What to do –
a: In the post on citing Internet-Drafts, find the two lines quoted from Julien Reschke. List, in order and including repeats, every word in those lines that is written entirely in capital letters.
b: Extend the post on citing Internet-Drafts, picking up right after its last sentence.

[rfc-i] RFC citations committee I-D issued

RJ Atkinson rja.lists at gmail.com
Fri Feb 11 08:01:31 PST 2011

Earlier, Julien Reschke wrote:
> What we SHOULD recommend is that the ID name SHOULD be included, and 
> the full data (as opposed to Year/Month) MAY be included.

(NOTE:  From discussion elsewhere, and the broader context above,
I believe "full data" above is a typo, and that "full date" was 
what was actually meant. :-)


I agree that the full ID filename normally SHOULD be included
in the citation of any I-D.  

There are historical IDs (e.g. draft-odell-gse-*) that I've cited
in peer-reviewed papers this decade.  Frequently, readers of my papers
have asked me where one can find a copy of that ancient/expired I-D.  
So even in the research world, many folks like to actually read a copy 
of the cited paper/document.  We ought to be helpful to readers,
rather than needlessly obstructive.

There appears to be even more interest from the standards/products
world in reading historical documents.  Someone else mentioned
patent issues, which is a great example.  Other examples include
IDs published by some vendor that never were published as RFCs,
but contain insights useful for enhancing interoperability.

Given data –
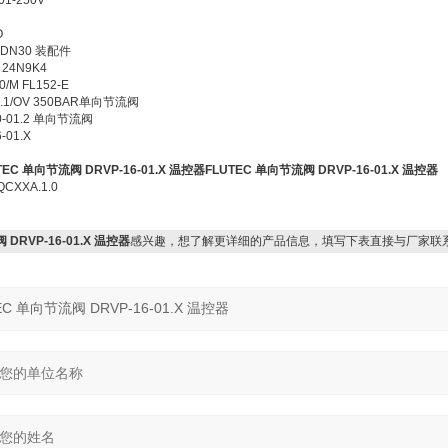
1-250V
O
1 DN30 装配件
 24N9K4
/M FL152-E
1.1/OV 350BAR单向节流阀
0-01.2 单向节流阀
01.X
TEC 单向节流阀 DRVP-16-01.X 温控器
FLUTEC 单向节流阀 DRVP-16-01.X 温控器
CXXA.1.0
 DRVP-16-01.X 温控器
感兴趣，想了解更详细的产品信息，填写下表直接与厂家联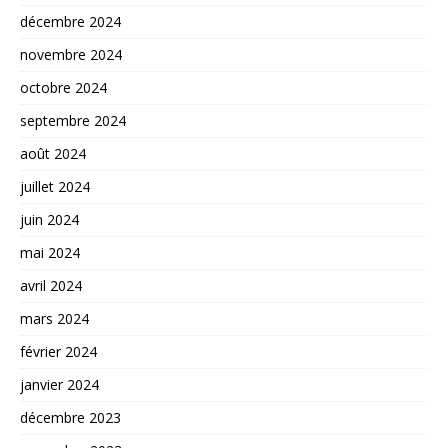
décembre 2024
novembre 2024
octobre 2024
septembre 2024
août 2024
juillet 2024
juin 2024
mai 2024
avril 2024
mars 2024
février 2024
janvier 2024
décembre 2023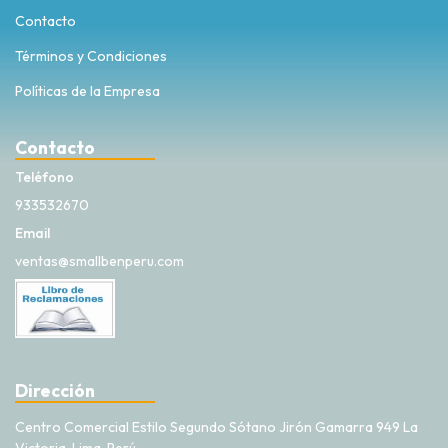
Contacto
Términos y Condiciones
Políticas de la Empresa
Contacto
Teléfono
933532670
Email
ventas@smallbenperu.com
Dirección
Centro Comercial Estilo Segundo Sótano Jirón Gamarra 949 La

Answers to this exercise –
a: The quoted lines contain four words written entirely in capital letters: SHOULD, ID, SHOULD, and MAY.

b:
As near as I can tell, many RFCs are only published with a month
and year provided.  However, some other RFCs (e.g. humourous
ones published on 1st April) have included day, month, and year.

As near as I can tell, all modern I-Ds include day, month,
and year.  

So I believe the entire *available* date always MUST be included, 
both for I-Ds and RFCs.  This recognises that for some RFCs 
the "available date" will be day+month+year and for other RFCs 
that will be simply month+year.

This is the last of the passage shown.